Ridiculously busy, but somehow still lonely

Your calendar is a nightmare. You need to book a “quick drink” with a friend two months in advance, reschedule it three times and still feel guilty when you cancel last minute because you’re working late.

Getting older doesn’t just mean aging. It means juggling a million things at once: work deadlines, gyno appointments, eyebrow waxing, therapy sessions, “self-care” rituals… the list goes on. Sometimes it feels like you’re just running to run, stuck in a loop of exhaustion with no pause button.
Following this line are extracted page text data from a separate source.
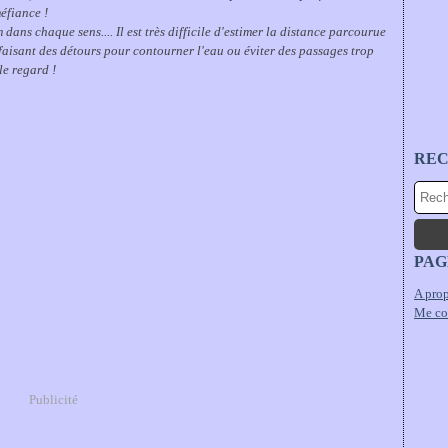
méfiance !
ans chaque sens.... Il est très difficile d'estimer la distance parcourue
 faisant des détours pour contourner l'eau ou éviter des passages trop
 le regard !
RE
PAG
A prop
Me co
Publicité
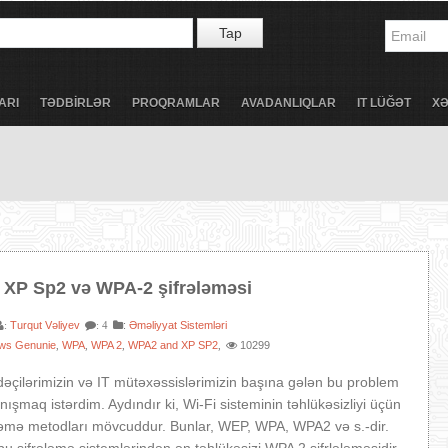
Tap
ARI
TƏDBİRLƏR
PROQRAMLAR
AVADANLIQLAR
IT LÜĞƏT
X
XP Sp2 və WPA-2 şifrələməsi
Turqut Vəliyev
:
Əməliyyat Sistemləri
:
: 4
ws Genunie
WPA
WPA 2
WPA2 and XP SP2
10299
,
,
,
,
fadəçilərimizin və IT mütəxəssislərimizin başına gələn bu problem
ışmaq istərdim. Aydındır ki, Wi-Fi sisteminin təhlükəsizliyi üçün
ələmə metodları mövcuddur. Bunlar, WEP, WPA, WPA2 və s.-dir.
Everyone’s out for themselves 

The group mentality of your early 20s fades fast. Suddenly, people aren’t moving as a group — they’re choosing themselves. And honestly? They should. That’s growth. Everyone’s doing what they need to do to protect their peace, chase their goals or just survive — and while it’s not selfish, it can still sting. You know it’s not personal... but that doesn’t mean it doesn’t feel like it is. 

Major identity crisis

You’re no longer the party girl downing tequila sodas at Hair of the Dog, but you’re also not meal-prepping and going to bed at 9 p.m. after meditating to rain sounds. You’re somewhere in the in-between — too old for the chaos, too young for the calm. You don’t know where you fit in or even who you are anymore. It’s an identity crisis disguised as adulthood, and TBH? It’s exhausting.
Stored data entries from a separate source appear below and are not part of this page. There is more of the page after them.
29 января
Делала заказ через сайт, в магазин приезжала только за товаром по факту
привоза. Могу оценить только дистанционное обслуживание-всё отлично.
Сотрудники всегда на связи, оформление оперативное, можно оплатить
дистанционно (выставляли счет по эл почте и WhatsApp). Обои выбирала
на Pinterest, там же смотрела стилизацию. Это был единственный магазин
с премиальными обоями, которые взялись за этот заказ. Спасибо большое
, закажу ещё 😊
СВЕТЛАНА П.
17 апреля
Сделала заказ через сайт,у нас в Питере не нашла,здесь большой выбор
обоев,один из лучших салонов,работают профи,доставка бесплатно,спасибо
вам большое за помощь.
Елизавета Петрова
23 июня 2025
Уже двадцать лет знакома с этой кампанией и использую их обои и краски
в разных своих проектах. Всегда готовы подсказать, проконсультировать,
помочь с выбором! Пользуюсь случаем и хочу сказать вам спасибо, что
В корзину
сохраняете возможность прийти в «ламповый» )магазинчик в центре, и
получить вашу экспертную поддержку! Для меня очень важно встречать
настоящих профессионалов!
Independent... but still low-key co-dependent

You may pay your own rent (a portion),  take your vitamins (sometimes) and file your own taxes (with the help of your parents). But you still FaceTime your mom when the toilet won’t stop running or when you can’t get a red sauce stain out of your favorite white tee. You’re technically a fully functioning adult, but emotionally? One Trader Joe’s frozen meal from a Menty B.